Ушедшие на тот берег уходили ночью, кусками, каждый бек со своими. Куда ушёл его улус, не знал ни он, ни я.
– Домой не хочешь?
– Дома нету, государь. Двадцать первый год.
Я велел записать их не к пленным.
Делили на третий день, с утра, при всех.
Ховрин сидел в Москве, и считать деньги было некому, кроме меня.
Пятнадцать человек, за которых дадут выкуп, идут в Москву и в казну. Я сказал это первым, чтобы дальше про них не думали.
Дальше пошли рядовые.
Семьсот сорок семь простых татарских воинов. Это кроме тех, кого захватил Касим, про них речи вообще не было и пятидесяти более ценных владеющих ремеслами. Кормить и стеречь пленных уже начали с прошедшего. А продавать их прямо здесь некому. Русский холоп из степняка получается плохой: работу с землей он знает плохо.

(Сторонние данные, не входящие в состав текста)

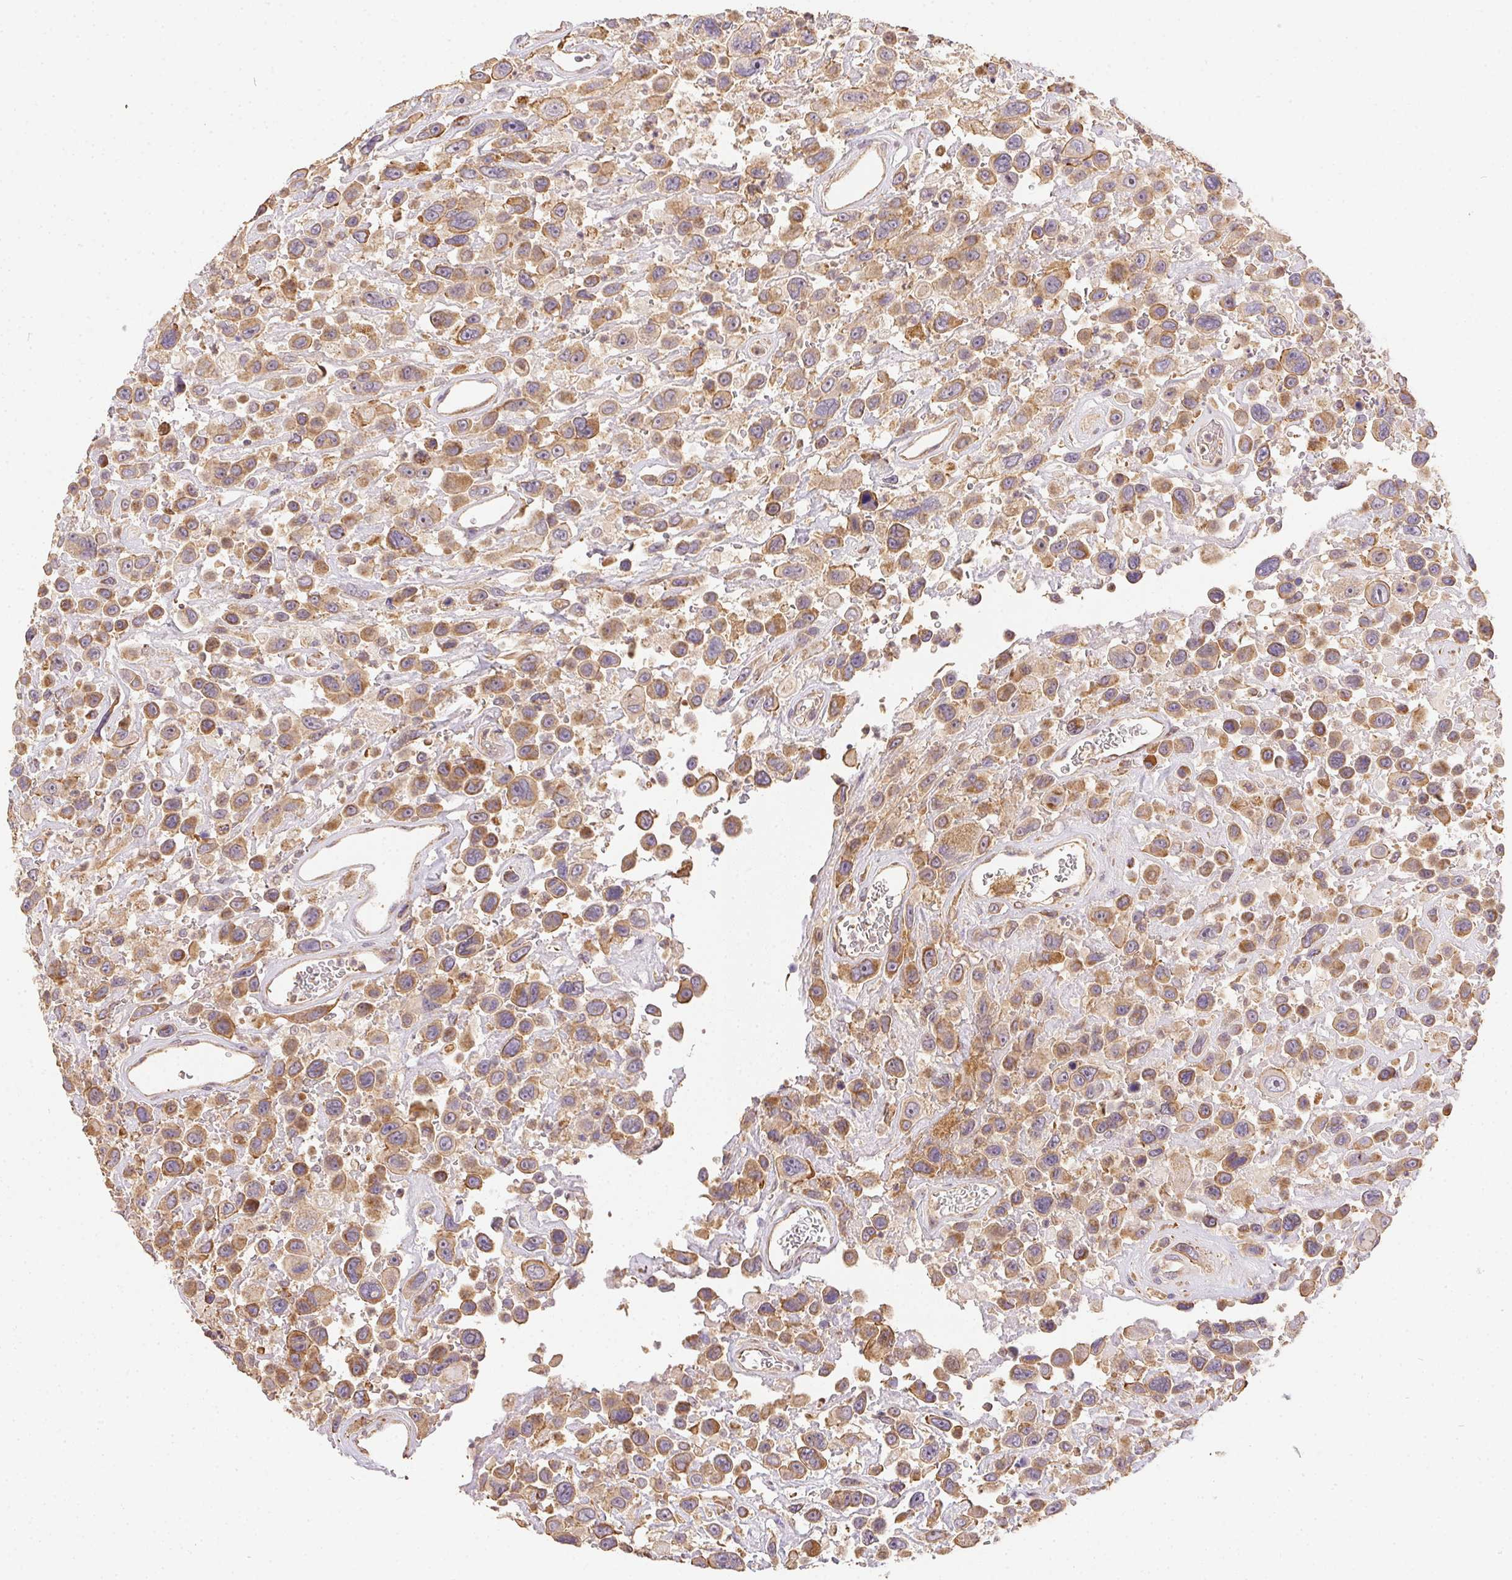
{"staining": {"intensity": "moderate", "quantity": ">75%", "location": "cytoplasmic/membranous"}, "tissue": "urothelial cancer", "cell_type": "Tumor cells", "image_type": "cancer", "snomed": [{"axis": "morphology", "description": "Urothelial carcinoma, High grade"}, {"axis": "topography", "description": "Urinary bladder"}], "caption": "The immunohistochemical stain labels moderate cytoplasmic/membranous positivity in tumor cells of urothelial cancer tissue. (Brightfield microscopy of DAB IHC at high magnification).", "gene": "REV3L", "patient": {"sex": "male", "age": 53}}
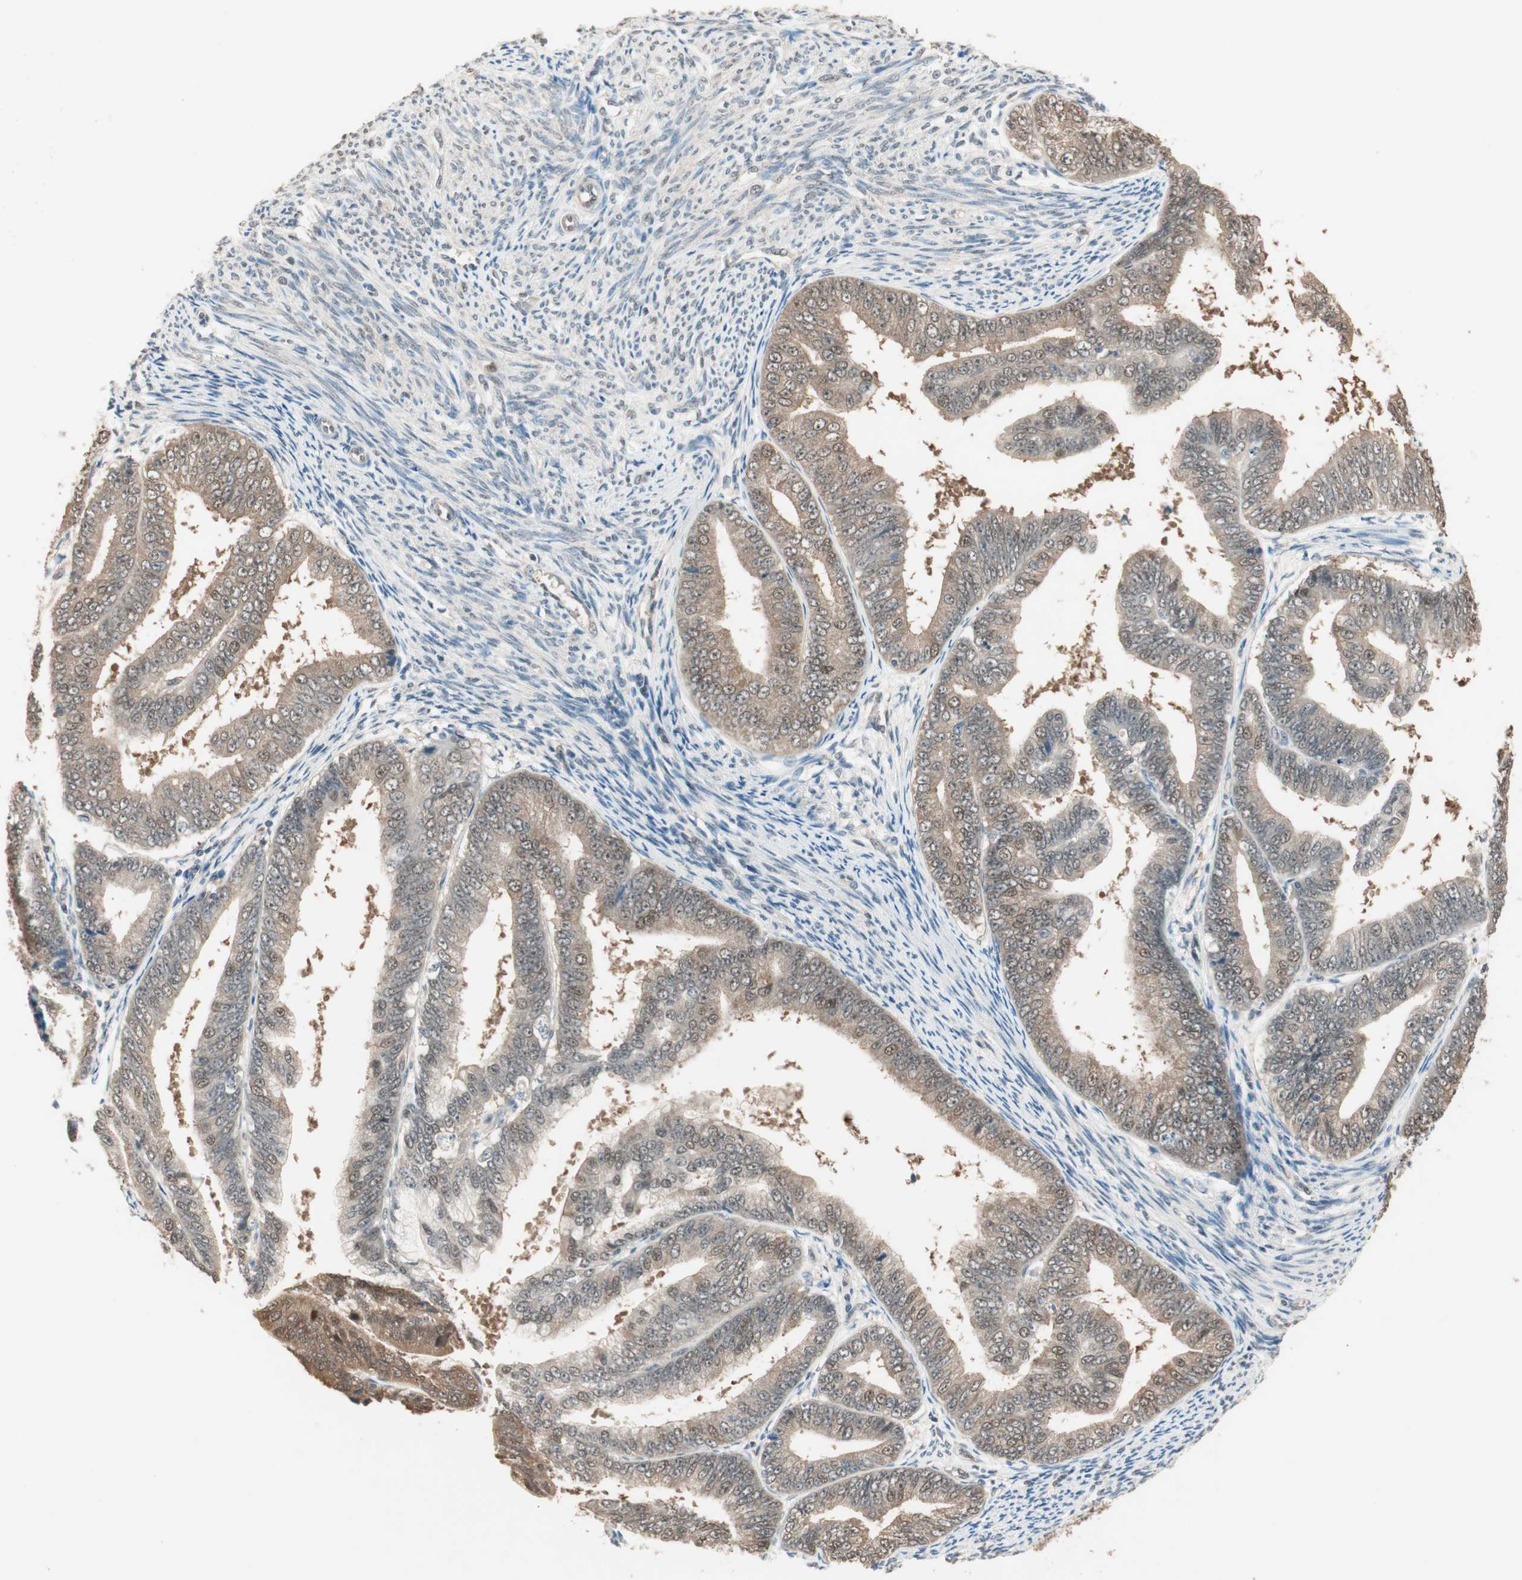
{"staining": {"intensity": "weak", "quantity": "25%-75%", "location": "cytoplasmic/membranous,nuclear"}, "tissue": "endometrial cancer", "cell_type": "Tumor cells", "image_type": "cancer", "snomed": [{"axis": "morphology", "description": "Adenocarcinoma, NOS"}, {"axis": "topography", "description": "Endometrium"}], "caption": "The photomicrograph displays a brown stain indicating the presence of a protein in the cytoplasmic/membranous and nuclear of tumor cells in endometrial adenocarcinoma.", "gene": "USP5", "patient": {"sex": "female", "age": 63}}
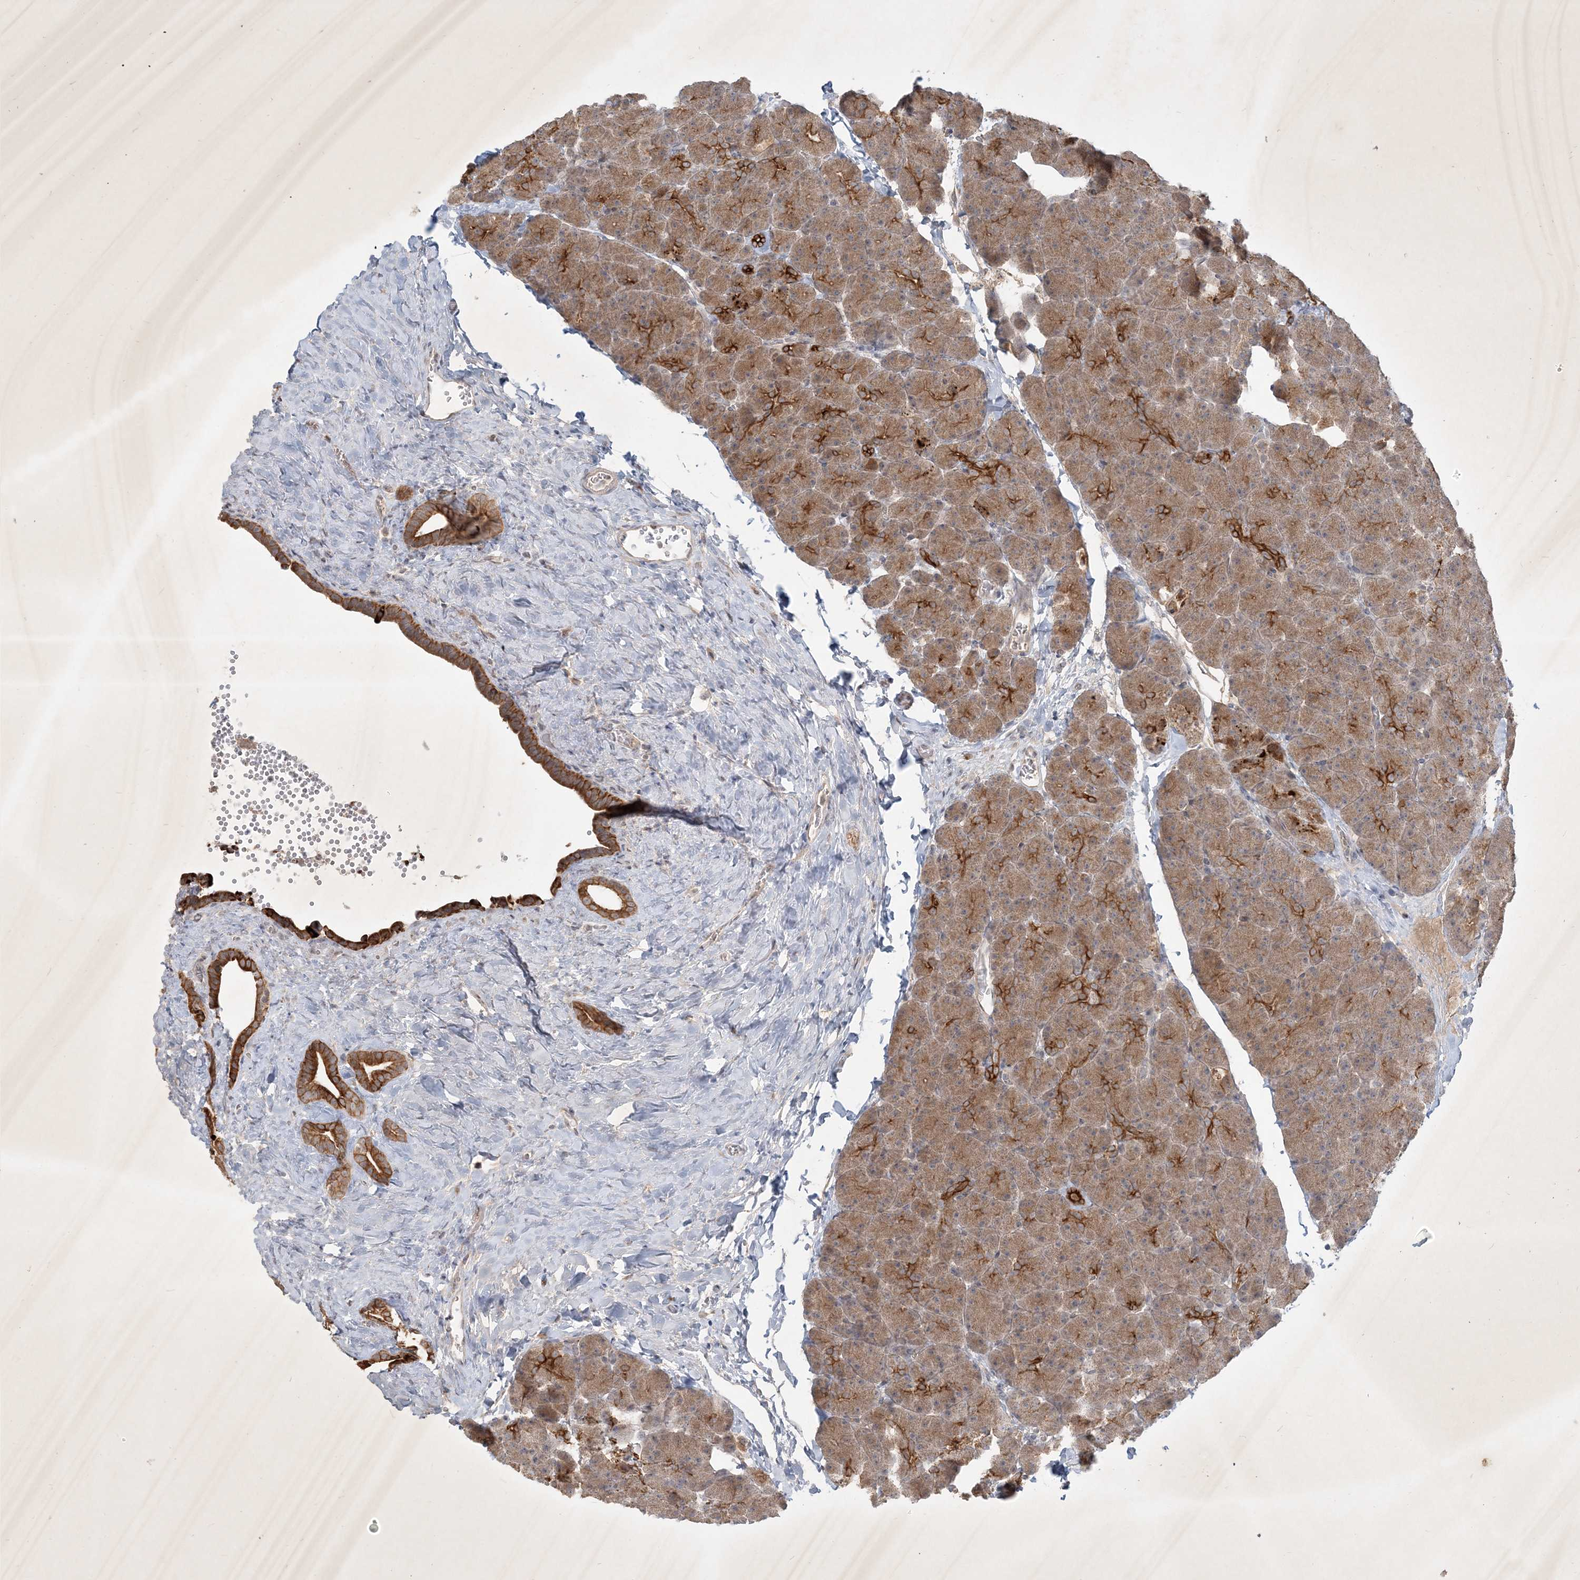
{"staining": {"intensity": "strong", "quantity": "25%-75%", "location": "cytoplasmic/membranous"}, "tissue": "pancreas", "cell_type": "Exocrine glandular cells", "image_type": "normal", "snomed": [{"axis": "morphology", "description": "Normal tissue, NOS"}, {"axis": "morphology", "description": "Carcinoid, malignant, NOS"}, {"axis": "topography", "description": "Pancreas"}], "caption": "This image demonstrates immunohistochemistry staining of benign pancreas, with high strong cytoplasmic/membranous staining in approximately 25%-75% of exocrine glandular cells.", "gene": "BOD1L2", "patient": {"sex": "female", "age": 35}}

– Отдаю Якубу, – сказал я.
Стало тихо. Добыча по обычаю делится между всеми, кто был в деле. Сейчас Великому Князю достается примерно половина, пятая часть другим князьям, боярам и воеводам, а процентов тридцать рядовым воинам. Участие Якуба в сражении на нашей стороне для нынешних времен событие экстраординарное и впервые встал вопрос о его доле при разделе добычи. Я вынимал из общей кучи семьсот сорок семь голов и отдавал их человеку, который в этой куче доли раньше не имел.
– Из моей доли беру, – добавил я. – По коню за голову. Кони в общий раздел.
Пёстрый посчитал раньше всех и первым поднял глаза.
Семьсот сорок семь коней в общий котел сейчас это будет не меньше, чем стоит весь этот полон и в Москве, и в Каффе, и где угодно. Никто не в убытке. Возразить нечего, никто и не возразил.
Дальше делили просто. Великокняжеская долю положили лошадей и пятьдесят семь ценных пленников из простых, имеющих ремесло, отдельно все знатные и кое-что из кошта. В итоге в этот раз она меньше обычной. Юрию доля считалась с учетом коломенских и она вышла большой, потому что коломенцев было пятьсот. Полкам Басёнка и Пёстрого по людям. Воеводам по чину. Тюфяжной команде отдельной строкой, потому что их было шестеро, а сделали они больше иных сотен. Про Касима я сказал в конце.